By Madhurya Manohar, Daily Free Press Staff Writer
Inside College recently ranked Boston University as the fifth best college for the socially awkward. While the rank is high, other decidedly awkward colleges include University of Arizona, Sarah Lawrence College and Clark University.
Maggie Beverly a freshman in the Sargent College of Health and Rehabilitation Science said while the entire concept of a list of socially awkward colleges is amusing, she doesn’t think the ranking makes sense with what she has seen at BU.
“Why would most of the students party if most of the students were socially awkward?” Beverly said. “I definitely think there are socially awkward kids here but definitely not the majority!”
Andros Garcia, a freshman in the College of Arts and Sciences, credits the diverse student body at the University for giving socially awkward people a better chance to find a place for themselves.
“If it wasn’t for the diversity, it would be harder for students to fit in somewhere,” he said.
Other socially-awkward saving institutions include BU’s array of clubs. Groups affiliated with the Student Activities Office range from performance groups and cultural clubs to sororities and fraternities
Sophomore in CAS Ileanexis Rocher, a Howard Thurman Centre spokesman, said the center is a place for students to find common ground between eachother, perhaps helping aid the socially uncomfortable.
Anna McKeon, a College of Communication senior, said the variety of student organizations, which allow students to find others to share their interests with may be why BU made the list.
“The wide range of clubs here help students no matter how awkward they are to find friends who are interested in the same things,” she said.
Kimaya Agarwal a College of Engineering junior also said that the organization culture at BU can be quite beneficial in helping socially awkward students accomplish more.
“Any student can join an organization and does not even need to have qualifications to apply for executive board positions,” Agarwal said. “[The organizations] are just looking for potential. Ultimately, it helps people become more outgoing.”
Agarwal said the classroom atmosphere can facilitate networking amongst people. Her writing classes helped her meet many people, especially because those classes are independent and interactive in nature.

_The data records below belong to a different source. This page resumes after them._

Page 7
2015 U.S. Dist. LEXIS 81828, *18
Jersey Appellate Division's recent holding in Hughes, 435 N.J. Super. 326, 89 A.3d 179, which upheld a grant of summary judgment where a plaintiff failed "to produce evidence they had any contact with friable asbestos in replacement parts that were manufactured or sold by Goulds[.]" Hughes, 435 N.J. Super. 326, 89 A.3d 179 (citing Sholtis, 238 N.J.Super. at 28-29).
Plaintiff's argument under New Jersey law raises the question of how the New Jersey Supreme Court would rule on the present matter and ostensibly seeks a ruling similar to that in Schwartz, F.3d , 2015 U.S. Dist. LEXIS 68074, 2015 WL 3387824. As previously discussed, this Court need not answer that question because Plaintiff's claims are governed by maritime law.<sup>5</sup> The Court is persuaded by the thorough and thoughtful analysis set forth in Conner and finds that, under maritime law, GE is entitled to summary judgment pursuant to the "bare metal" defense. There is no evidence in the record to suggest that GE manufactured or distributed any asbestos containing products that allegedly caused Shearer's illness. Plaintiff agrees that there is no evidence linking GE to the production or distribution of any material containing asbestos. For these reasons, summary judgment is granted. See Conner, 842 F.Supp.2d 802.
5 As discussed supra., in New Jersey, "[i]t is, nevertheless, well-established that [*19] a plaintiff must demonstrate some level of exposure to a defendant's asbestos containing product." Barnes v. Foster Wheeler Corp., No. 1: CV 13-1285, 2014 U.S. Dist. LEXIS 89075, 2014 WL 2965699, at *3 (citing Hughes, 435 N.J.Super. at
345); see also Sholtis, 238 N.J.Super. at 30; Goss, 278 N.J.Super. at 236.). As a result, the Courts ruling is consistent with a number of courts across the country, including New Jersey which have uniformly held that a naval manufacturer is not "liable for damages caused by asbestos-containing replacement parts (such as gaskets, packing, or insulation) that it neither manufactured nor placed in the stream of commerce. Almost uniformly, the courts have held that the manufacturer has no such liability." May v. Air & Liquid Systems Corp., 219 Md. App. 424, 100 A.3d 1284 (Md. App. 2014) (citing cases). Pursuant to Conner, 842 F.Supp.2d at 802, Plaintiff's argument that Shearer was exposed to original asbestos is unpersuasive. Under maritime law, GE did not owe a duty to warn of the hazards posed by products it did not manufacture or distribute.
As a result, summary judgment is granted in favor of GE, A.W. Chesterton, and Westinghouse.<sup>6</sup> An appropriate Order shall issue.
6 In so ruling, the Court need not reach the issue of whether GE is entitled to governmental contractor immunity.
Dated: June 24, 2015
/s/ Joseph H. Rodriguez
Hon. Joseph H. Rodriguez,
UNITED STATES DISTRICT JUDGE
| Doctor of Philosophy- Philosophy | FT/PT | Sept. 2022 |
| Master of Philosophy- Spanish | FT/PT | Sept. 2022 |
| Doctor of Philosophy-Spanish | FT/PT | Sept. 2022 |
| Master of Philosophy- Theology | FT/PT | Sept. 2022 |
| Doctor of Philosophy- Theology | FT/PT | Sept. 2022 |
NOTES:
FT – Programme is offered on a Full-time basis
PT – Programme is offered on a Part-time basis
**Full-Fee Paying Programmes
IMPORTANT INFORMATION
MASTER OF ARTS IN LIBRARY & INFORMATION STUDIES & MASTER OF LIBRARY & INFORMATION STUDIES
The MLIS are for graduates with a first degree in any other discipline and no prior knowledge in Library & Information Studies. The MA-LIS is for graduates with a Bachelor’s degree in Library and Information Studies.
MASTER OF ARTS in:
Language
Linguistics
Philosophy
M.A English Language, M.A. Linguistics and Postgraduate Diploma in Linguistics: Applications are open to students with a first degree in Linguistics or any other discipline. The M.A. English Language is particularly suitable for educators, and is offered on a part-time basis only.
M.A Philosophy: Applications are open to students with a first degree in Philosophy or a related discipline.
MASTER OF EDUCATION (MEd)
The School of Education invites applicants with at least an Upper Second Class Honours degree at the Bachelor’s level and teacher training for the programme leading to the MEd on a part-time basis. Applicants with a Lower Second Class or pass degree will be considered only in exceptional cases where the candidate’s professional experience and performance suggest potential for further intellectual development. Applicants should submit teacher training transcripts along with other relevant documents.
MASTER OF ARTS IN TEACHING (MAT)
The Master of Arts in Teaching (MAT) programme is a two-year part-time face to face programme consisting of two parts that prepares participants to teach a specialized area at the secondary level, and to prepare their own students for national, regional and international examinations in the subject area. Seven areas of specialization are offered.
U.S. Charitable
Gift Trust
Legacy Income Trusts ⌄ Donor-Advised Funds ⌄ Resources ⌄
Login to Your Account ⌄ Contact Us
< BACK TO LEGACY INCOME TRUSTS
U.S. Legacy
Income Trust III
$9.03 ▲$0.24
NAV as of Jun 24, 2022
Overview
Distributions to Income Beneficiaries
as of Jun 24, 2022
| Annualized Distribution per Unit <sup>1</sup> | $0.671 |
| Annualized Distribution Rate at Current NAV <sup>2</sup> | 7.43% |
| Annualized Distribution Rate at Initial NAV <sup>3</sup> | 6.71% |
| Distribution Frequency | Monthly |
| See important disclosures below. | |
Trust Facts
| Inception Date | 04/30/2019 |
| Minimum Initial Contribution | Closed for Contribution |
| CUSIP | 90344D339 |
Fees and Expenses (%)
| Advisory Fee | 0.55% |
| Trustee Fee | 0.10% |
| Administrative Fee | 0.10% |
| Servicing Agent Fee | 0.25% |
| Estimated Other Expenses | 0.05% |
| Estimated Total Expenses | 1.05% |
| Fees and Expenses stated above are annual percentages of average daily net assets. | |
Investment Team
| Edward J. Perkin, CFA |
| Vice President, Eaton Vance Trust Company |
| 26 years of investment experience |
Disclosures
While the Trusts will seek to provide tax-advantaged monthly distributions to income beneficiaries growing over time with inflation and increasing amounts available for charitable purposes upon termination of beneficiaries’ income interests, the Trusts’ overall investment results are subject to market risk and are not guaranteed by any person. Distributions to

“[Writing classes were] different than with lecture classes where it is just the professor speaking and the students listening,” she said.
“Everyone can find somewhere that they fit here as long as they look for it,” McKeon said as guidence for freshman and the socially uncomfortable.
“There are plenty of kids like [the student] that may be socially awkward but despite their awkwardness there are other people like [the student] that will help them feel like they’re right at home,” Garcia said.